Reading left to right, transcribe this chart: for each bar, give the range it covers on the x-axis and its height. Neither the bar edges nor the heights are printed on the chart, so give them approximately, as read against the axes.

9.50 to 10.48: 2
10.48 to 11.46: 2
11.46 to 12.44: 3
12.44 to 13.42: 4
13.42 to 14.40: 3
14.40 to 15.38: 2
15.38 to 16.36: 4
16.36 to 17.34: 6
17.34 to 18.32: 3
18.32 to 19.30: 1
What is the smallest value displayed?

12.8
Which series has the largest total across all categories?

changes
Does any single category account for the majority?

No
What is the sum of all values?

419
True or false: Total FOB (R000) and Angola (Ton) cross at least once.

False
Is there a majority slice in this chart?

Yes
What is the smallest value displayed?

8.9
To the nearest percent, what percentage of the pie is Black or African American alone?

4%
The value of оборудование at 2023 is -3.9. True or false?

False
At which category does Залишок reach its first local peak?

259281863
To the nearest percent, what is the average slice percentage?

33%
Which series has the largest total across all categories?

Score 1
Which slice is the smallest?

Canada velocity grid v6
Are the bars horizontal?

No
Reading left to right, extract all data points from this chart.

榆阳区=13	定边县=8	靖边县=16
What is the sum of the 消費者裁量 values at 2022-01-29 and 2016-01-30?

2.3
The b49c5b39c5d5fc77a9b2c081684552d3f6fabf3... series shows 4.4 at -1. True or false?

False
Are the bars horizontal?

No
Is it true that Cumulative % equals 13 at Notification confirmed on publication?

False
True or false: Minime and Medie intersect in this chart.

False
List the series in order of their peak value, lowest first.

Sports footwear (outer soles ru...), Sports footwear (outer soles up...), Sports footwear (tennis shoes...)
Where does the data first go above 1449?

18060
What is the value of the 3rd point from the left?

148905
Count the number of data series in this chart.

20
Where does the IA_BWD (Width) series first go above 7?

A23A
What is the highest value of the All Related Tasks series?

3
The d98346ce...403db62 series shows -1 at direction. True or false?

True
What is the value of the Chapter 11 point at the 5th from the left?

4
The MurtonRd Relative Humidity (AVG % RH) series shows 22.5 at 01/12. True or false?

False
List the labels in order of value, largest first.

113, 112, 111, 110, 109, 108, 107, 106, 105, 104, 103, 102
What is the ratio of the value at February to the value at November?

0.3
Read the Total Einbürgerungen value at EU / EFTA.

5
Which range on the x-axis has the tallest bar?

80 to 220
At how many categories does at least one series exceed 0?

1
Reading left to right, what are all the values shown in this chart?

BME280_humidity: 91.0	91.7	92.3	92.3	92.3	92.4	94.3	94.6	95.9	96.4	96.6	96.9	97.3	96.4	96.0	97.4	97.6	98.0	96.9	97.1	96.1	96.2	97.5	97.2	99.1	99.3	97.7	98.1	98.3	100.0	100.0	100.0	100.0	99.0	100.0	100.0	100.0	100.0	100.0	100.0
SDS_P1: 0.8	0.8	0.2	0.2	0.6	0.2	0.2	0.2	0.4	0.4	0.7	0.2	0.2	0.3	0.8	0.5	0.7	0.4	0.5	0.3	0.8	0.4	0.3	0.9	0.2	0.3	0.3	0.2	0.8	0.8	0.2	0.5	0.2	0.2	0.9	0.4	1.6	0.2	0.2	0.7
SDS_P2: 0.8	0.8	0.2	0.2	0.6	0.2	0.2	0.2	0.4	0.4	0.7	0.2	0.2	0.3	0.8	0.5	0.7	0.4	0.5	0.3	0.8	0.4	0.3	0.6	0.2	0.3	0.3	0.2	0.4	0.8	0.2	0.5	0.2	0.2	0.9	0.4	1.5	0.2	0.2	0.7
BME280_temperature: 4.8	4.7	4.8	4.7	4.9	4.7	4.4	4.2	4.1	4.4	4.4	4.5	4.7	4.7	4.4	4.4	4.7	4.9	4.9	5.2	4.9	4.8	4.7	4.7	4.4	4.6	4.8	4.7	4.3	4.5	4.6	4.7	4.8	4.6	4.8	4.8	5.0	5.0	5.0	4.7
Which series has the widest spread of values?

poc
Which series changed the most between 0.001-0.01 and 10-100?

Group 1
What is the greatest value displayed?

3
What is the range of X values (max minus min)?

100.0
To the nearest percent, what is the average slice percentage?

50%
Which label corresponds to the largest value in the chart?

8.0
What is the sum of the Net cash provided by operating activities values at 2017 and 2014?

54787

######

- [TAREFA] Pode reescrever os itens, do início até a linha que contém "Which slice is the smallest?", inclusive, substituindo "slice" por "wedge" sem mudar mais nada?

- [SOLUÇÃO DO EXERCÍCIO]
Reading left to right, transcribe this chart: for each bar, give the range it covers on the x-axis and its height. Neither the bar edges nor the heights are printed on the chart, so give them approximately, as read against the axes.

9.50 to 10.48: 2
10.48 to 11.46: 2
11.46 to 12.44: 3
12.44 to 13.42: 4
13.42 to 14.40: 3
14.40 to 15.38: 2
15.38 to 16.36: 4
16.36 to 17.34: 6
17.34 to 18.32: 3
18.32 to 19.30: 1
What is the smallest value displayed?

12.8
Which series has the largest total across all categories?

changes
Does any single category account for the majority?

No
What is the sum of all values?

419
True or false: Total FOB (R000) and Angola (Ton) cross at least once.

False
Is there a majority wedge in this chart?

Yes
What is the smallest value displayed?

8.9
To the nearest percent, what percentage of the pie is Black or African American alone?

4%
The value of оборудование at 2023 is -3.9. True or false?

False
At which category does Залишок reach its first local peak?

259281863
To the nearest percent, what is the average wedge percentage?

33%
Which series has the largest total across all categories?

Score 1
Which wedge is the smallest?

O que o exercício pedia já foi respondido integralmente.